◆ **Task to carry out**:
All entries must be set down once more, precisely as given.

Extracted information Start Marker

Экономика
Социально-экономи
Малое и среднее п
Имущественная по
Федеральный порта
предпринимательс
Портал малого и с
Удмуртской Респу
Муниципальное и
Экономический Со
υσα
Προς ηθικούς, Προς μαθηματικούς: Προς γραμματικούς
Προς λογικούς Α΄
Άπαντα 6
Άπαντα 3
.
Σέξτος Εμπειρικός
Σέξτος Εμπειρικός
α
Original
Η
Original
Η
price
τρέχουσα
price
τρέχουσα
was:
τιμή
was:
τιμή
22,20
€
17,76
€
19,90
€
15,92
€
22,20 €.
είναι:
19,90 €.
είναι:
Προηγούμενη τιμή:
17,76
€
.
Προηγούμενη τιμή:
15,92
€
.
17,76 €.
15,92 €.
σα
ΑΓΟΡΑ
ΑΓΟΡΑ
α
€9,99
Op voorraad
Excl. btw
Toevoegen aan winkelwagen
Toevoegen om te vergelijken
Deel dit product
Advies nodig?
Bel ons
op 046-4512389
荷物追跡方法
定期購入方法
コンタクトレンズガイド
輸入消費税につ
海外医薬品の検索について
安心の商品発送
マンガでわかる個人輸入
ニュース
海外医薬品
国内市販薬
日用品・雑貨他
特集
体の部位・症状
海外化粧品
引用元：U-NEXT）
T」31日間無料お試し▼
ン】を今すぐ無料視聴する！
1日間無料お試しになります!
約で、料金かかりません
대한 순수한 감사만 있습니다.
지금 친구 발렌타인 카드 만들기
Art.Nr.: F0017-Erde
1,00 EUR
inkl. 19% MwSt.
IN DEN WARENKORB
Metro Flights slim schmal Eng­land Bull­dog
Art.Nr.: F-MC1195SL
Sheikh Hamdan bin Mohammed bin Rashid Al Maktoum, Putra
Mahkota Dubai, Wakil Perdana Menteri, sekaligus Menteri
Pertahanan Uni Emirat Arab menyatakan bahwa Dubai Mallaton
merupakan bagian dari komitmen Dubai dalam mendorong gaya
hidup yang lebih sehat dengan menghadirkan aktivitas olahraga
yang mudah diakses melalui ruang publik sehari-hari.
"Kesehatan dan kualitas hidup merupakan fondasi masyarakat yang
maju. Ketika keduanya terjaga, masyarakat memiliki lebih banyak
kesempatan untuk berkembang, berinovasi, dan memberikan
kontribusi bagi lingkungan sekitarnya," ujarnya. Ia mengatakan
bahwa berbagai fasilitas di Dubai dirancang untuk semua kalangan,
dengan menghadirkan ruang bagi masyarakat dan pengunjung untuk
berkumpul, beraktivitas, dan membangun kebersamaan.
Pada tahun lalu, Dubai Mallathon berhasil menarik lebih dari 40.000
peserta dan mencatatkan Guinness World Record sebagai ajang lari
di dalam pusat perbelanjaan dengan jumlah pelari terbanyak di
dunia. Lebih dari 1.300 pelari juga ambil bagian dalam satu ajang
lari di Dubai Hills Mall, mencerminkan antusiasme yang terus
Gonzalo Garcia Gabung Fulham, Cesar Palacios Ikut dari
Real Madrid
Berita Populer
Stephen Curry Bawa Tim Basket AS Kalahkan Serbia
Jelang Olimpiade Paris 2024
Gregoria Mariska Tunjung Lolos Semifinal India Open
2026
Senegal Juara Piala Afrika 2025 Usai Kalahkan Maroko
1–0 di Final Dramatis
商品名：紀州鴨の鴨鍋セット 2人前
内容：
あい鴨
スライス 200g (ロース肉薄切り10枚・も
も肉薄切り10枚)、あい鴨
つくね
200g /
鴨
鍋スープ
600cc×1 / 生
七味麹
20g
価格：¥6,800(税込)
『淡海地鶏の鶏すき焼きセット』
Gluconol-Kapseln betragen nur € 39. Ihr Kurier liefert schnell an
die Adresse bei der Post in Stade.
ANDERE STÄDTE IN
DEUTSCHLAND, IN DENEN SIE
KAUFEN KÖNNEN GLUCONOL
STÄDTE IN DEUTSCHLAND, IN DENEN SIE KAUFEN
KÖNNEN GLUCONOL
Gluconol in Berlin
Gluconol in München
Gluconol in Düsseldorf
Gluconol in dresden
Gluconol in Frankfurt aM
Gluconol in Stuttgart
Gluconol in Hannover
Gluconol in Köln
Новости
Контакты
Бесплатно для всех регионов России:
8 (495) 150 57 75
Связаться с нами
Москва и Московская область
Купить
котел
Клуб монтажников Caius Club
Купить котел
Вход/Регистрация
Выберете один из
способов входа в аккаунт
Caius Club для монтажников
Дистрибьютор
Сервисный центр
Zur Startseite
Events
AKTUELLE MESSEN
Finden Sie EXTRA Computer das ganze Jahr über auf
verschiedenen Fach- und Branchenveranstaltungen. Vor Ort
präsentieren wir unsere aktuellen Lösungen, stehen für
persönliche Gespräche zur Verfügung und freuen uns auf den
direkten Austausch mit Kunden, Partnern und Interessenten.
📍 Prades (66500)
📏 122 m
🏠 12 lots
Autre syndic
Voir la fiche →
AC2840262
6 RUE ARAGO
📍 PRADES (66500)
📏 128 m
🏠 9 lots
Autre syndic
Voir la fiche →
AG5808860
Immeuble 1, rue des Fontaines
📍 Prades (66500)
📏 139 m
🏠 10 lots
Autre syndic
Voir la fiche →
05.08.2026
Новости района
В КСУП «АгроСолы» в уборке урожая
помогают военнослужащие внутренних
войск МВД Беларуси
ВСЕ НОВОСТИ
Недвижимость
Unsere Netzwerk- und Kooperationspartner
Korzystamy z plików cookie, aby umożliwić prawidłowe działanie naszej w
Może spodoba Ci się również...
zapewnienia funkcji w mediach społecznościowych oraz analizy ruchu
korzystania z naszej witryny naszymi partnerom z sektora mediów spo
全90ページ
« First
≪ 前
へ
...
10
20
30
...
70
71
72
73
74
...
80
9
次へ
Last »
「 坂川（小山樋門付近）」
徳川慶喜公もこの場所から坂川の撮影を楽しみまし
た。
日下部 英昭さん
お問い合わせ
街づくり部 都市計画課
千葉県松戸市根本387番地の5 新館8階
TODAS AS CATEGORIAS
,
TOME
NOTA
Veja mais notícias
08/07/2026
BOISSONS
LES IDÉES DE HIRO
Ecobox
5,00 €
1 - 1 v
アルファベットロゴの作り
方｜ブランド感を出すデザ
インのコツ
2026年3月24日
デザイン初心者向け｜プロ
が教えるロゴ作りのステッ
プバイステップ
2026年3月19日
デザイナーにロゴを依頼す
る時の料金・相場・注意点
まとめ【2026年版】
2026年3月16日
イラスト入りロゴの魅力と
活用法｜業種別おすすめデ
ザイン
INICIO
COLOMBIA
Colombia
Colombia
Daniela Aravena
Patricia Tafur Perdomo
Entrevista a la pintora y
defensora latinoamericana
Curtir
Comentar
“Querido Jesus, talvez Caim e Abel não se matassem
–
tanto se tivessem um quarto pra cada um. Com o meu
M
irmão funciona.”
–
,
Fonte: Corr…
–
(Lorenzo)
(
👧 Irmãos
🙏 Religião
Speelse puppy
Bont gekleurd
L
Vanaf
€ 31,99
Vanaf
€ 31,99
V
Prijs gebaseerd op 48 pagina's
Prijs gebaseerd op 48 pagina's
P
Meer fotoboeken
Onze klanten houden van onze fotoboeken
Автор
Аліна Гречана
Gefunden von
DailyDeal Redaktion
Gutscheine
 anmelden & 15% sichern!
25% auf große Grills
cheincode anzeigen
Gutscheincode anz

Extracted information End Marker

◆ **Answer for the task**:
Экономика
Социально-экономи
Малое и среднее п
Имущественная по
Федеральный порта
предпринимательс
Портал малого и с
Удмуртской Респу
Муниципальное и
Экономический Со
υσα
Προς ηθικούς, Προς μαθηματικούς: Προς γραμματικούς
Προς λογικούς Α΄
Άπαντα 6
Άπαντα 3
.
Σέξτος Εμπειρικός
Σέξτος Εμπειρικός
α
Original
Η
Original
Η
price
τρέχουσα
price
τρέχουσα
was:
τιμή
was:
τιμή
22,20
€
17,76
€
19,90
€
15,92
€
22,20 €.
είναι:
19,90 €.
είναι:
Προηγούμενη τιμή:
17,76
€
.
Προηγούμενη τιμή:
15,92
€
.
17,76 €.
15,92 €.
σα
ΑΓΟΡΑ
ΑΓΟΡΑ
α
€9,99
Op voorraad
Excl. btw
Toevoegen aan winkelwagen
Toevoegen om te vergelijken
Deel dit product
Advies nodig?
Bel ons
op 046-4512389
荷物追跡方法
定期購入方法
コンタクトレンズガイド
輸入消費税につ
海外医薬品の検索について
安心の商品発送
マンガでわかる個人輸入
ニュース
海外医薬品
国内市販薬
日用品・雑貨他
特集
体の部位・症状
海外化粧品
引用元：U-NEXT）
T」31日間無料お試し▼
ン】を今すぐ無料視聴する！
1日間無料お試しになります!
約で、料金かかりません
대한 순수한 감사만 있습니다.
지금 친구 발렌타인 카드 만들기
Art.Nr.: F0017-Erde
1,00 EUR
inkl. 19% MwSt.
IN DEN WARENKORB
Metro Flights slim schmal Eng­land Bull­dog
Art.Nr.: F-MC1195SL
Sheikh Hamdan bin Mohammed bin Rashid Al Maktoum, Putra
Mahkota Dubai, Wakil Perdana Menteri, sekaligus Menteri
Pertahanan Uni Emirat Arab menyatakan bahwa Dubai Mallaton
merupakan bagian dari komitmen Dubai dalam mendorong gaya
hidup yang lebih sehat dengan menghadirkan aktivitas olahraga
yang mudah diakses melalui ruang publik sehari-hari.
"Kesehatan dan kualitas hidup merupakan fondasi masyarakat yang
maju. Ketika keduanya terjaga, masyarakat memiliki lebih banyak
kesempatan untuk berkembang, berinovasi, dan memberikan
kontribusi bagi lingkungan sekitarnya," ujarnya. Ia mengatakan
bahwa berbagai fasilitas di Dubai dirancang untuk semua kalangan,
dengan menghadirkan ruang bagi masyarakat dan pengunjung untuk
berkumpul, beraktivitas, dan membangun kebersamaan.
Pada tahun lalu, Dubai Mallathon berhasil menarik lebih dari 40.000
peserta dan mencatatkan Guinness World Record sebagai ajang lari
di dalam pusat perbelanjaan dengan jumlah pelari terbanyak di
dunia. Lebih dari 1.300 pelari juga ambil bagian dalam satu ajang
lari di Dubai Hills Mall, mencerminkan antusiasme yang terus
Gonzalo Garcia Gabung Fulham, Cesar Palacios Ikut dari
Real Madrid
Berita Populer
Stephen Curry Bawa Tim Basket AS Kalahkan Serbia
Jelang Olimpiade Paris 2024
Gregoria Mariska Tunjung Lolos Semifinal India Open
2026
Senegal Juara Piala Afrika 2025 Usai Kalahkan Maroko
1–0 di Final Dramatis
商品名：紀州鴨の鴨鍋セット 2人前
内容：
あい鴨
スライス 200g (ロース肉薄切り10枚・も
も肉薄切り10枚)、あい鴨
つくね
200g /
鴨
鍋スープ
600cc×1 / 生
七味麹
20g
価格：¥6,800(税込)
『淡海地鶏の鶏すき焼きセット』
Gluconol-Kapseln betragen nur € 39. Ihr Kurier liefert schnell an
die Adresse bei der Post in Stade.
ANDERE STÄDTE IN
DEUTSCHLAND, IN DENEN SIE
KAUFEN KÖNNEN GLUCONOL
STÄDTE IN DEUTSCHLAND, IN DENEN SIE KAUFEN
KÖNNEN GLUCONOL
Gluconol in Berlin
Gluconol in München
Gluconol in Düsseldorf
Gluconol in dresden
Gluconol in Frankfurt aM
Gluconol in Stuttgart
Gluconol in Hannover
Gluconol in Köln
Новости
Контакты
Бесплатно для всех регионов России:
8 (495) 150 57 75
Связаться с нами
Москва и Московская область
Купить
котел
Клуб монтажников Caius Club
Купить котел
Вход/Регистрация
Выберете один из
способов входа в аккаунт
Caius Club для монтажников
Дистрибьютор
Сервисный центр
Zur Startseite
Events
AKTUELLE MESSEN
Finden Sie EXTRA Computer das ganze Jahr über auf
verschiedenen Fach- und Branchenveranstaltungen. Vor Ort
präsentieren wir unsere aktuellen Lösungen, stehen für
persönliche Gespräche zur Verfügung und freuen uns auf den
direkten Austausch mit Kunden, Partnern und Interessenten.
📍 Prades (66500)
📏 122 m
🏠 12 lots
Autre syndic
Voir la fiche →
AC2840262
6 RUE ARAGO
📍 PRADES (66500)
📏 128 m
🏠 9 lots
Autre syndic
Voir la fiche →
AG5808860
Immeuble 1, rue des Fontaines
📍 Prades (66500)
📏 139 m
🏠 10 lots
Autre syndic
Voir la fiche →
05.08.2026
Новости района
В КСУП «АгроСолы» в уборке урожая
помогают военнослужащие внутренних
войск МВД Беларуси
ВСЕ НОВОСТИ
Недвижимость
Unsere Netzwerk- und Kooperationspartner
Korzystamy z plików cookie, aby umożliwić prawidłowe działanie naszej w
Może spodoba Ci się również...
zapewnienia funkcji w mediach społecznościowych oraz analizy ruchu
korzystania z naszej witryny naszymi partnerom z sektora mediów spo
全90ページ
« First
≪ 前
へ
...
10
20
30
...
70
71
72
73
74
...
80
9
次へ
Last »
「 坂川（小山樋門付近）」
徳川慶喜公もこの場所から坂川の撮影を楽しみまし
た。
日下部 英昭さん
お問い合わせ
街づくり部 都市計画課
千葉県松戸市根本387番地の5 新館8階
TODAS AS CATEGORIAS
,
TOME
NOTA
Veja mais notícias
08/07/2026
BOISSONS
LES IDÉES DE HIRO
Ecobox
5,00 €
1 - 1 v
アルファベットロゴの作り
方｜ブランド感を出すデザ
インのコツ
2026年3月24日
デザイン初心者向け｜プロ
が教えるロゴ作りのステッ
プバイステップ
2026年3月19日
デザイナーにロゴを依頼す
る時の料金・相場・注意点
まとめ【2026年版】
2026年3月16日
イラスト入りロゴの魅力と
活用法｜業種別おすすめデ
ザイン
INICIO
COLOMBIA
Colombia
Colombia
Daniela Aravena
Patricia Tafur Perdomo
Entrevista a la pintora y
defensora latinoamericana
Curtir
Comentar
“Querido Jesus, talvez Caim e Abel não se matassem
–
tanto se tivessem um quarto pra cada um. Com o meu
M
irmão funciona.”
–
,
Fonte: Corr…
–
(Lorenzo)
(
👧 Irmãos
🙏 Religião
Speelse puppy
Bont gekleurd
L
Vanaf
€ 31,99
Vanaf
€ 31,99
V
Prijs gebaseerd op 48 pagina's
Prijs gebaseerd op 48 pagina's
P
Meer fotoboeken
Onze klanten houden van onze fotoboeken
Автор
Аліна Гречана
Gefunden von
DailyDeal Redaktion
Gutscheine
 anmelden & 15% sichern!
25% auf große Grills
cheincode anzeigen
Gutscheincode anz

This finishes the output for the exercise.